When Fr. Aldo completed the novitiate and took first vows, he received a letter of appointment to Portugal. On 13 October, 1961, after making a pilgrimage to Fatima, he set out for Faleiro, the “place where he would leave his heart”.
Unfortunately, Fr. Aldo’s life was completely conditioned by his health problems. There were periods of intense work in which he gave his all without sparing himself, marked by extreme euphoria, only to be followed by periods of unexpected and extreme exhaustion. He himself recounts: “To tell the truth, I did not need any goading to make me work but held back somewhat so as not to become exhausted and unable to work. In order to go to the most difficult area, that of the mountainous region of Tras os Montes, I had to cross four valleys up to the border with Spanish Galicia and travel a further 300 Km. … I should have taken my limits into account and just do what was necessary to keep the house going and then everything would have gone smoothly”.

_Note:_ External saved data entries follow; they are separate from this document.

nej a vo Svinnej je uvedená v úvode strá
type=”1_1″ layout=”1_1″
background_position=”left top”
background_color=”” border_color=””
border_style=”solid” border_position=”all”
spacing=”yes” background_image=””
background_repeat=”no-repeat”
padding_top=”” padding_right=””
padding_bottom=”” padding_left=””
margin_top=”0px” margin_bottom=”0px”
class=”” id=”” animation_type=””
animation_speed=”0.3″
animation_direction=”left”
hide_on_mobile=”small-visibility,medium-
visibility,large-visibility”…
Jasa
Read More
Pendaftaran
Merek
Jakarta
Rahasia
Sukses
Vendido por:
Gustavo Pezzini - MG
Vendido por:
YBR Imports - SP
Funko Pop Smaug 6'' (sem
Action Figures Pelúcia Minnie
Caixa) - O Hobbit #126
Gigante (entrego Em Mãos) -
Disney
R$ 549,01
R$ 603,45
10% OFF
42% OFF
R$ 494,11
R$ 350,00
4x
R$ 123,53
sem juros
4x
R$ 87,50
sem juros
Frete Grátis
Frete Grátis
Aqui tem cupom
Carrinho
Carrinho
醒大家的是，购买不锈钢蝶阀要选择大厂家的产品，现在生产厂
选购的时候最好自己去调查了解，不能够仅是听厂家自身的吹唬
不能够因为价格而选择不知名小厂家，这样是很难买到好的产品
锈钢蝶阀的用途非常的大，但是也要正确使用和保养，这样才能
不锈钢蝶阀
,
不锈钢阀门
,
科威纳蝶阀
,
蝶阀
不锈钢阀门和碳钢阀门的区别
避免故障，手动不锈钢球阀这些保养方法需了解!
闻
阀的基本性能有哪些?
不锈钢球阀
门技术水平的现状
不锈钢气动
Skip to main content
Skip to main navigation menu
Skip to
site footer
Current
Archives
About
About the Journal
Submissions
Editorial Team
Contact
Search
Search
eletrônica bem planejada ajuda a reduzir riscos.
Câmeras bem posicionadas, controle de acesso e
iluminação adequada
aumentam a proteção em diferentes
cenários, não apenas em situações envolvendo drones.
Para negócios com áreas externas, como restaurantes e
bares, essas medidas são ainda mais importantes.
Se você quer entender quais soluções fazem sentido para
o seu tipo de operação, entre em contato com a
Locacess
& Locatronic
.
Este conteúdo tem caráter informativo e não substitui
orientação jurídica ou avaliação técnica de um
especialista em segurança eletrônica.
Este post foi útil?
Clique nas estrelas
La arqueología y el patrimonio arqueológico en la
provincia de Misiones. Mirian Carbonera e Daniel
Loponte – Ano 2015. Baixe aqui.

In the meantime, he had been appointed to Mozambique, but, instead of preparing his departure, he continued to throw himself into the work as he always did. And each time he became exhausted due to overwork. Once, in the middle of the night, the confreres had to call an ambulance and have him taken to hospital. After two weeks he recovered quite well and was sent to Italy. “As soon as I returned to Italy I was full of euphoria as I thought my illness was all over”.
Fr. Aldo was sent to be part of the Comboni community of Thiene (Vicenza province). After an initial period of “parking”, the superior thought it best to give him a chance of a fresh start and sent him to the parishes to do Mission Appeals. Whether in snow, fog, rain or fine weather, he travelled the dioceses of Padua, Modena, Bologna, Vicenza and Belluno, searching for new commitments. All went well and he was esteemed by the confreres.
The time came when Fr. Gaetano Briani, Superior General, seeing that he was now stabilised, invited him again to prepare to leave for Mozambique. Fr. Aldo spoke happily of his imminent departure and began to collect funds for some projects in Mozambique... but he was once more hospitalised for twenty four days. The provincial, who assumed responsibility to have him leave, signing the register, told him that from then on he would no longer form part of the community of Thiene but of that of Verona, the Mother House.
He was later sent to Milano where he made contact with Mons. Rossi, the bishop of the health workers and was assigned to the maternity department of Mangiagalli hospital. There he began to hold meetings, in the Aula Magna, with all the health workers, including assistants and kitchen staff, on the occasion of the Christmas festivities, following the themes of the Council document Gaudium et Spes. With very good results.
“From 1990 onwards – he wrote – I went here and there, through highs and lows, in and out of hospital of Borgo Trento in Verona. It was not easy to find any equilibrium using medicine and I seemed to be moving from side to side like a pendulum. However, this movement gradually lessened”.
In 1994 he was civilly registered as an invalid. After that he was relatively better with regular medical check-ups and maintaining a good degree of equilibrium. He died in Verona, where he had spent 24 years, on 3 February, 2015.
We conclude this brief biography with his own words written at the end of his autobiography: “Regarding my life as a missionary under the weight of the cross of sickness, I feel I have walked the road of Calvary with Jesus and to have been a missionary. This, too, is mission, and, I would say, Mission with a capital M”.
Da Mccj Bulletin n. 266 suppl. In Memoriam, gennaio 2016, pp. 9-15.